> _Your assignment_: Down to the last line, write out the entries below exactly and omit all pictures.

::::::::::

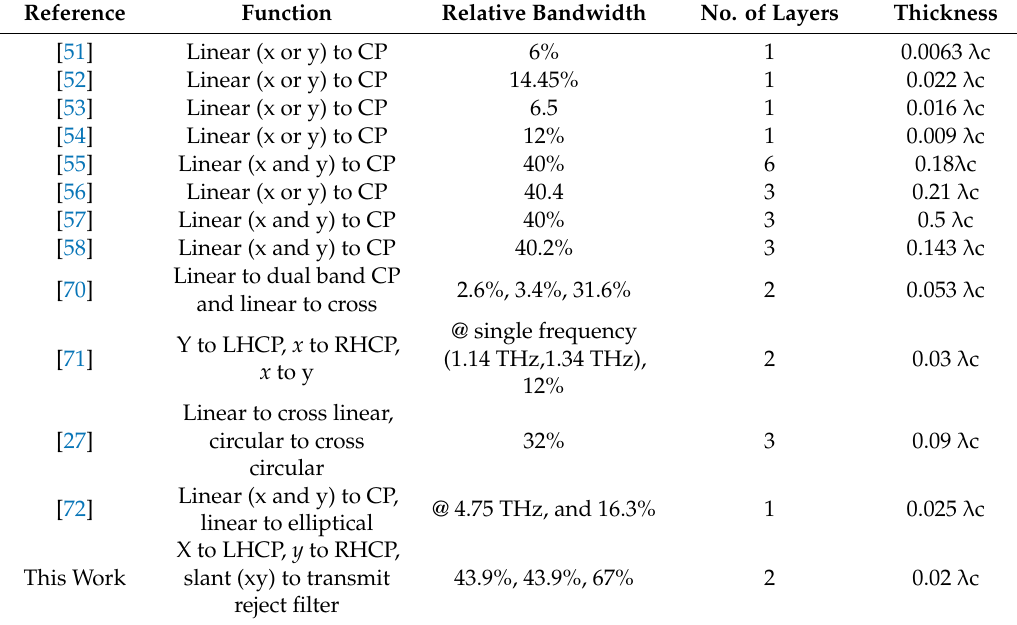
Table 1. Comparisons of the proposed polarization manipulator with other polarization converters / multifunctional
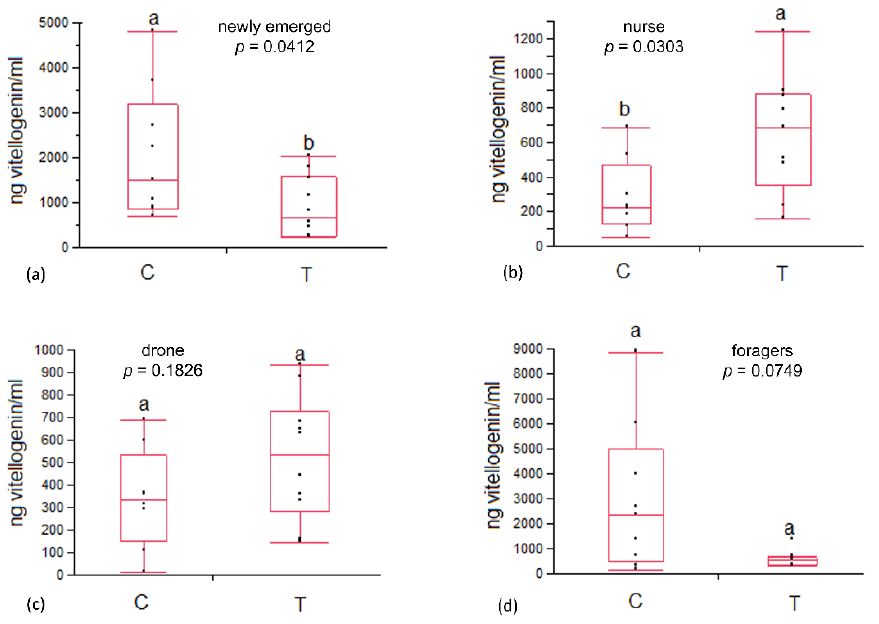
Figure 3. Vitellogenin content in ( a ) newly emerged, ( b ) nurse, ( c ) drone and ( d ) foragers belonging to control (C) and treated (T) colonies. Statistical differences are indicated with different letters. Table 1. Phenoloxidase activity in honey bees belonging to control and experimental colonies (queen caging + acid oxalic). Values are reported as mean±SE (median).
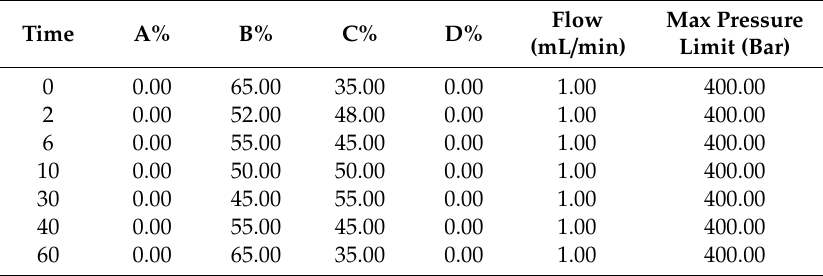
Table 1. HPLC gradient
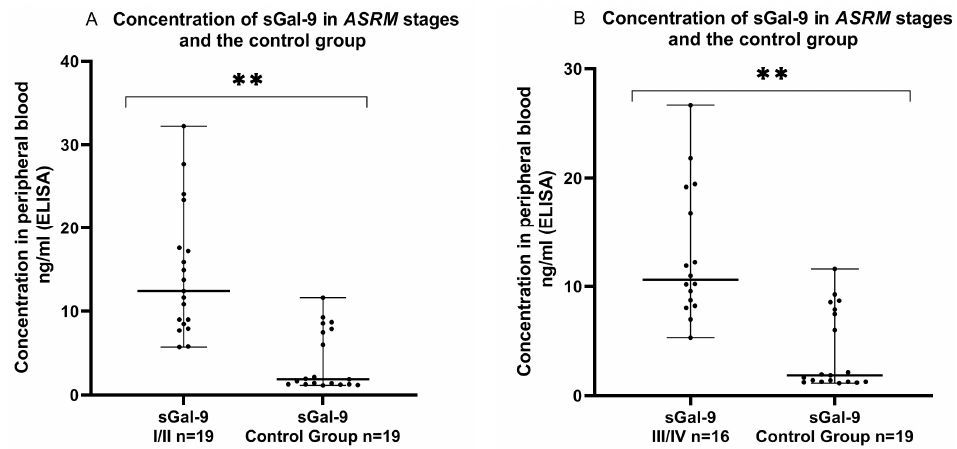
Figure 6. Level of sGal-9 in the plasma in early (I/II) ( A ) and late (III/IV) ( B ) ASRM stages of endometriosis and in the plasma of the control group (ng/mL). The median value with the following sign indicate statistically significant differences: ** p < 0.01.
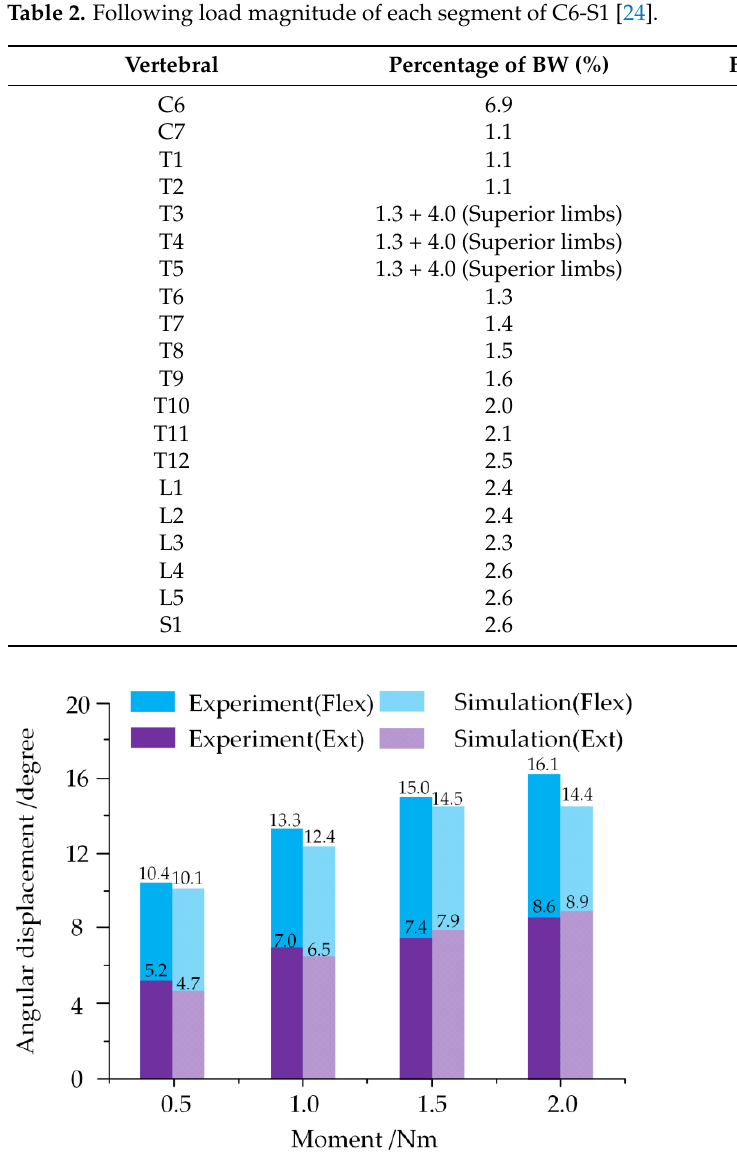
Table 2. Following load magnitude of each segment of C6-S1 [24].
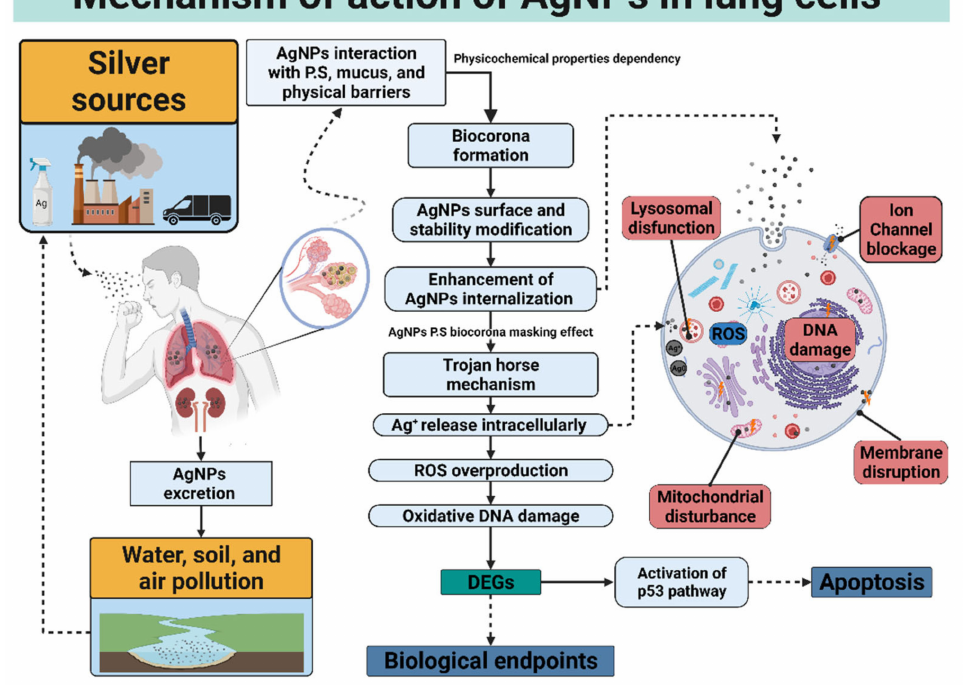
Figure 3. Continuous exposure to AgNPs or silver ions generates imminent bioaccumulation in major organs, specifically in the lungs. AgNPs will interact with the different biological components existing in the lungs, facilitating the formation of protein corona and biodistribution. Once inside, AgNPs exert a cytotoxic effect through a Trojan horse-type mechanism for uncoated or non-stable coating agents or a different mechanism when the coating agent is most stable or at a high concentration. It could generate ROS overproduction, transcriptional reprogramming, and apoptosis mediated mainly by the p53 pathway. This image summarizes the proposed cytotoxic mechanism of AgNPs within the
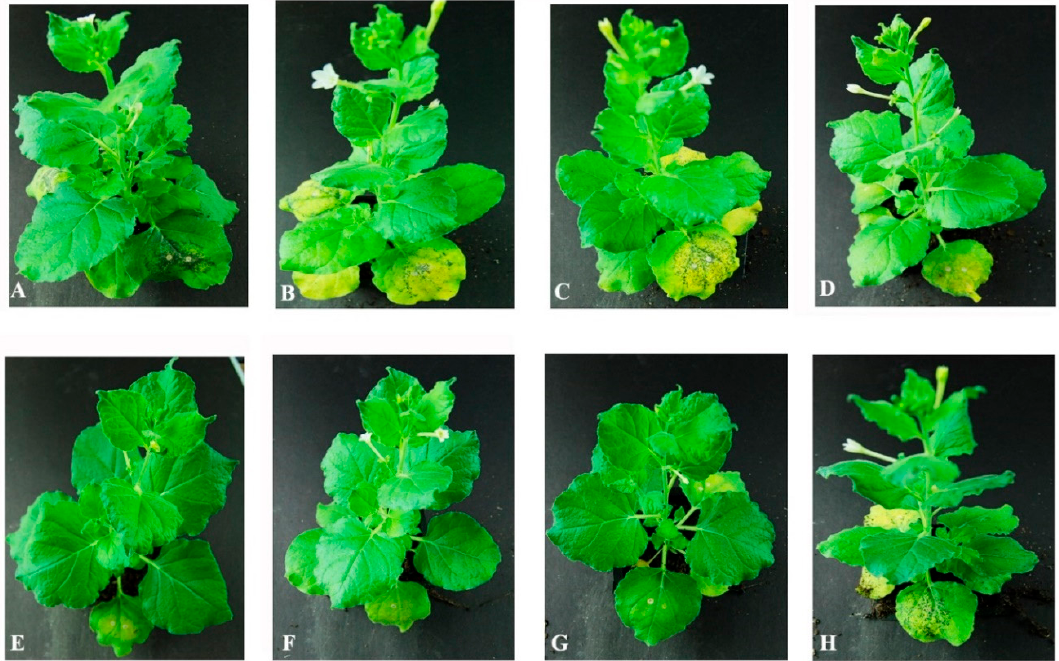
Figure 3. Determination of the functional domain of CLIBASIA_05150. To determine the functional domain of CLIBASIA_05150, deletion assay was performed. Pictures were taken at 6 DPI. ( A ) The full length of CLIBASIA_05150 (cell death); ( B ) deleted 1 / 3 from N-terminal (cell death); ( C ) deleted 1 / 3 from middle (cell death); ( D ) deleted 1 / 3 from C-terminal (no cell death); ( E ) only included the C-terminal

::::::::::

> _Answer to this exercise_:
Table 1. Comparisons of the proposed polarization manipulator with other polarization converters / multifunctional
Figure 3. Vitellogenin content in ( a ) newly emerged, ( b ) nurse, ( c ) drone and ( d ) foragers belonging to control (C) and treated (T) colonies. Statistical differences are indicated with different letters. Table 1. Phenoloxidase activity in honey bees belonging to control and experimental colonies (queen caging + acid oxalic). Values are reported as mean±SE (median).
Table 1. HPLC gradient
Figure 6. Level of sGal-9 in the plasma in early (I/II) ( A ) and late (III/IV) ( B ) ASRM stages of endometriosis and in the plasma of the control group (ng/mL). The median value with the following sign indicate statistically significant differences: ** p < 0.01.
Table 2. Following load magnitude of each segment of C6-S1 [24].
Figure 3. Continuous exposure to AgNPs or silver ions generates imminent bioaccumulation in major organs, specifically in the lungs. AgNPs will interact with the different biological components existing in the lungs, facilitating the formation of protein corona and biodistribution. Once inside, AgNPs exert a cytotoxic effect through a Trojan horse-type mechanism for uncoated or non-stable coating agents or a different mechanism when the coating agent is most stable or at a high concentration. It could generate ROS overproduction, transcriptional reprogramming, and apoptosis mediated mainly by the p53 pathway. This image summarizes the proposed cytotoxic mechanism of AgNPs within the
Figure 3. Determination of the functional domain of CLIBASIA_05150. To determine the functional domain of CLIBASIA_05150, deletion assay was performed. Pictures were taken at 6 DPI. ( A ) The full length of CLIBASIA_05150 (cell death); ( B ) deleted 1 / 3 from N-terminal (cell death); ( C ) deleted 1 / 3 from middle (cell death); ( D ) deleted 1 / 3 from C-terminal (no cell death); ( E ) only included the C-terminal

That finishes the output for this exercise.